Friday, October 06, 2006

Learning from the boob tube

Watching good television (namely, the last season of “Six Feet Under” episodes) is like dreaming. It feels as if it’s coming from your own mind. You know those people; you are with them in their kitchen, mourning a death or eating yogurt or chasing a bird out the window, and it’s all so deliciously angst-filled, like a tragic pastry. The few minutes after watching an episode are necessarily a streaming of that dream into your life. You haven’t woken up quite yet, and the phone call from your girlfriend who’s having an emergency appendectomy seems like a continuation of the show. Fortunately, you’ve just learned how to behave like a well-written amiga or family member should; you’ve seen many interesting examples in the last hour or two. These examples, combined with short-term memories of emphatic things your girlfriend has said to you when you’ve momentarily let her down in the past, guide you in your speech and behavior, and you want to serve.

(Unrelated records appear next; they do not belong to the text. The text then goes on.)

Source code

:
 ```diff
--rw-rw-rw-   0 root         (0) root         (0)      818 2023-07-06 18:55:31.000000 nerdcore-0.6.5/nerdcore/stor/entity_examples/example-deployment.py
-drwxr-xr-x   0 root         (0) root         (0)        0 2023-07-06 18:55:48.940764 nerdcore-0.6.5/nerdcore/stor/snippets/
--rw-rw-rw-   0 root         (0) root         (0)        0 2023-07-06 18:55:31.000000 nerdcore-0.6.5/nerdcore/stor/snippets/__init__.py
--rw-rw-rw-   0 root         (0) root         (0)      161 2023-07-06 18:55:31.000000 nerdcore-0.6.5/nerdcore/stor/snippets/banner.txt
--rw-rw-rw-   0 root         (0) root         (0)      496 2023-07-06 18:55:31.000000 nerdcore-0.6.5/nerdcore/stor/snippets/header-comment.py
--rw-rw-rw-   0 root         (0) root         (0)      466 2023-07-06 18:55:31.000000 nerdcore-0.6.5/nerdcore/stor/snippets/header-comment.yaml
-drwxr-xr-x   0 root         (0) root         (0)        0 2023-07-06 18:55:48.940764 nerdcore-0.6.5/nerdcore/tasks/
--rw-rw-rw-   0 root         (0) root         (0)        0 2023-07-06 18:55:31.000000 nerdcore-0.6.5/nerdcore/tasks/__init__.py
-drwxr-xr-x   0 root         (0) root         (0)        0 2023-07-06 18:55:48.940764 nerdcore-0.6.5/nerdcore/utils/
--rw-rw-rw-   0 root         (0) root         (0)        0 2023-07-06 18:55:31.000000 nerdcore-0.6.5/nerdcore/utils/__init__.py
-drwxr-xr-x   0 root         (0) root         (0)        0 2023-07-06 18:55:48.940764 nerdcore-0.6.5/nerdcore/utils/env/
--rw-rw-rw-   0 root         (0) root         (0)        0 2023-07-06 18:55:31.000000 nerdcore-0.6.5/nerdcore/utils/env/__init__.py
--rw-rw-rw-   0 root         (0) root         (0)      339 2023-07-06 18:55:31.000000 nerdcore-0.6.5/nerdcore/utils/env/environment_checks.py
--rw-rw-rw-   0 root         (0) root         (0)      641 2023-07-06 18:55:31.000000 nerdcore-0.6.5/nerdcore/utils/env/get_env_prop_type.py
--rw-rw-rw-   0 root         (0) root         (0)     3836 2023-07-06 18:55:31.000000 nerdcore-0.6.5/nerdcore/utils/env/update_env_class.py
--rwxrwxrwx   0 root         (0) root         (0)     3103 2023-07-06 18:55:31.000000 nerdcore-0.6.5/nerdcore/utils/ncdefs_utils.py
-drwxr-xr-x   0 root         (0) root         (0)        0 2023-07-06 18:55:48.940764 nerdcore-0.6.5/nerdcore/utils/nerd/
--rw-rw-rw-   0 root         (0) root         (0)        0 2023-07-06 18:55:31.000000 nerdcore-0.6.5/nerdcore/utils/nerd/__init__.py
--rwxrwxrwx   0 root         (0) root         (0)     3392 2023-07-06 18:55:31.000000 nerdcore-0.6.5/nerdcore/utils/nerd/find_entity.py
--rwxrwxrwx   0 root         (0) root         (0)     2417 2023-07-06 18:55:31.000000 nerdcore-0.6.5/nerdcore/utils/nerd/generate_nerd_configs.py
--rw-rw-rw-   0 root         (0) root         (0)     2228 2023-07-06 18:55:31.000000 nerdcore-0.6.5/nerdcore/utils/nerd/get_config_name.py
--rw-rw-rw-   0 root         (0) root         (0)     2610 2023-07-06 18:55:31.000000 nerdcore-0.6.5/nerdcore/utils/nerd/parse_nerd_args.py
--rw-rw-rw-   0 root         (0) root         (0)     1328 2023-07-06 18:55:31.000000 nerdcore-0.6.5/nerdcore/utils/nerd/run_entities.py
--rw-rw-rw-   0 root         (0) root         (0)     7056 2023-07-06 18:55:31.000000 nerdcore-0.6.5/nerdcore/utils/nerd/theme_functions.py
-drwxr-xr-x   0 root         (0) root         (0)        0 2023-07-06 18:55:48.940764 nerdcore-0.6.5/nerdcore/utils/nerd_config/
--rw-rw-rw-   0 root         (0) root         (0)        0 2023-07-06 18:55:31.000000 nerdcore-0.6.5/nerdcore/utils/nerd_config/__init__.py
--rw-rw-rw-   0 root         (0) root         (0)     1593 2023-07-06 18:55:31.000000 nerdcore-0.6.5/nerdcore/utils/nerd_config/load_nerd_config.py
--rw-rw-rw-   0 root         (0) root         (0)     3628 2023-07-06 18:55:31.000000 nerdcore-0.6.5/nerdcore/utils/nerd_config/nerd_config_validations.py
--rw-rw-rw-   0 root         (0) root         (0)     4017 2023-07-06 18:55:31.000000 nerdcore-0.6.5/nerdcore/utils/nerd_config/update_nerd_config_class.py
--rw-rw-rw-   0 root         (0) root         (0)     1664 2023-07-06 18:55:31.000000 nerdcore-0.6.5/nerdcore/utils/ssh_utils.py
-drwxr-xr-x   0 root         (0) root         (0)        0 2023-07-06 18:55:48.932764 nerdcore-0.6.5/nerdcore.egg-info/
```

There would be exhilaration in venturing out into the night on an errand of mercy, whether it would be to feed her dog or to park yourself in a hospital corridor to tenderly greet her when she’s wheeled out, groggy and grateful. As it turns out, you get to do none of these things. Still, you were willing, and you think maybe she knows that, though others have taken the available positions. You go to sleep wondering, for the fourth or fifth time in about twenty years, what exactly the appendix is for.

1 comment:

Anonymous said...

What a neat commentary on short term conditioning. You're very "Buddhist" or Buddhist or post-modern or Zen or whatever in your writing and understanding of the illusoriness of reality, or at least the conditioned aspects of it. BTW, would you volunteer to feed my cats sometime when I go on vacation?